«Барин, аристократ, с презрением относился он к толпе, к людям, но всегда хотел дарить этим людям Америки, вести их за собой и заставлять их любить то, что он любит. Дягилев умел любить с юношеским увлечением то картину, то симфонию, то пластическое движение, и умел растроганно умиляться и плакать настоящими крупными слезами перед созданием искусства, но в то же время, открывая для себя и для других новые миры, он не верил до конца в них и никогда не испытывал полного удовлетворения, — не потому ли всегда так грустно, и чем дальше, тем грустнее, улыбались глаза Дягилева?.. Ни одно дело не поглощало его всецело — в душе его всегда оставалось какое-то пустое место, какая-то душевная пустыня, самое страшное в жизни — скука. Отсюда и периодические припадки тоски, отсюда и всевозможные увлечения — страсти — необходимость заполнить пустыню»…

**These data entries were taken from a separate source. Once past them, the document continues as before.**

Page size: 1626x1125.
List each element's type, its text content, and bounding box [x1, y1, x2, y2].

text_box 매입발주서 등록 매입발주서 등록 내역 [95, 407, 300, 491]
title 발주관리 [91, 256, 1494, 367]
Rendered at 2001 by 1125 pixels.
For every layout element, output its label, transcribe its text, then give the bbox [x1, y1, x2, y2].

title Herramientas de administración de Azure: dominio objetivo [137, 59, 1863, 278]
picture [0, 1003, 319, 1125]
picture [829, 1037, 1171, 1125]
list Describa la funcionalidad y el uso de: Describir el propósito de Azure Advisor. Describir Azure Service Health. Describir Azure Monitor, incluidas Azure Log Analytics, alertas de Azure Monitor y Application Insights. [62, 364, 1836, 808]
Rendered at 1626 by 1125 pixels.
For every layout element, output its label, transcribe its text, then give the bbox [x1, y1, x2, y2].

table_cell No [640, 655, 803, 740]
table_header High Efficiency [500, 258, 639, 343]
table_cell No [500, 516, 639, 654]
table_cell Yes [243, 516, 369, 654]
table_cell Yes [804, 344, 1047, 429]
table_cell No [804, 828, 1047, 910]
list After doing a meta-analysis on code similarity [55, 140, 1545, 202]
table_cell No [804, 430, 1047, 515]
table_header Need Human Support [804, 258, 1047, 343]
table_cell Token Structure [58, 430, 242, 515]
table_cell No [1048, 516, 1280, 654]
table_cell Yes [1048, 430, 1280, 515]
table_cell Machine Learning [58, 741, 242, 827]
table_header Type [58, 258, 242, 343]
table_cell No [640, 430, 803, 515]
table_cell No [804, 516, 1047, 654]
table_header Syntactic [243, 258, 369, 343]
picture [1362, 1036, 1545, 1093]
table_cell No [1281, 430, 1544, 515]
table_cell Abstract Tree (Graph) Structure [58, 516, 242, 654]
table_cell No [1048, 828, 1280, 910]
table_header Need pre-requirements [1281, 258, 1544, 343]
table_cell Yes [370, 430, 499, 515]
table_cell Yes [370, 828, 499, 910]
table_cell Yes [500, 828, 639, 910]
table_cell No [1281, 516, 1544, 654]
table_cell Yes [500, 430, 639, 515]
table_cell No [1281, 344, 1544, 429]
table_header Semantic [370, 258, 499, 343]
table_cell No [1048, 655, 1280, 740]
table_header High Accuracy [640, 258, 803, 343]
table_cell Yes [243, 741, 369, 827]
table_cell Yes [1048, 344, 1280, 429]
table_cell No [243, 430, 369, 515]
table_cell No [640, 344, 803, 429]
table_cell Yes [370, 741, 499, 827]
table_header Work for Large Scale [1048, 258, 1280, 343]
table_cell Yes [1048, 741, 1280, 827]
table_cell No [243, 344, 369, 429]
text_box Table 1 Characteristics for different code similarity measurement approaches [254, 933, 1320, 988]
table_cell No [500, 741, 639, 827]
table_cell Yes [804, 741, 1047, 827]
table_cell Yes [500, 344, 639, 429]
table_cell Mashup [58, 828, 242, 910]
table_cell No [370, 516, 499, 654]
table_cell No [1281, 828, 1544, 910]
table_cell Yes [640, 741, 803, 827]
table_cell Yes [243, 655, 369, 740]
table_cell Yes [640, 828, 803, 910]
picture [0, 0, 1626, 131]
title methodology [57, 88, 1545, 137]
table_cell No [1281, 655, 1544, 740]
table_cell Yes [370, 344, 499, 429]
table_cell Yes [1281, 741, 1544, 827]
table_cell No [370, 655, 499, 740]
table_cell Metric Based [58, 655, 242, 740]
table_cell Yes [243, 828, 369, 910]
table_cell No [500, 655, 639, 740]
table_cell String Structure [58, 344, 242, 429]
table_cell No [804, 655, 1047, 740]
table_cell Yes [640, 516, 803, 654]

В заключение — еще цитата из Лифаря:

«В жизни он был туристом… Почувствовал ли Сергей Павлович, что в его жизни не всё было ладно, что в своих чувствах он не руководился никаким высшим началом, что в них не было вложено никакого усилия над собой, над своим эгоистическим усилием, — и в нем впервые проснулось раскаяние, которого он не знал в жизни?».

Кому много дано, с того много и спросится. Сергею Павловичу Дягилеву, при всей вулканической воле его и уме, открытом всем соблазнам красоты, недоставало той мудрости сердца, которая защищает от одиночества перед лицом смерти… Но верно и другое: обладай Сергей Павлович этой мудростью, кто знает? — создал ли бы он то. что создал.

Иннокентий Анненский

Известно, что мы плохо ценим и бережем наших «больших людей», — как часто уходят они почти незаметно и только позже, когда их нет уже, спохватившись, мы сплетаем венки на траурных годовщинах…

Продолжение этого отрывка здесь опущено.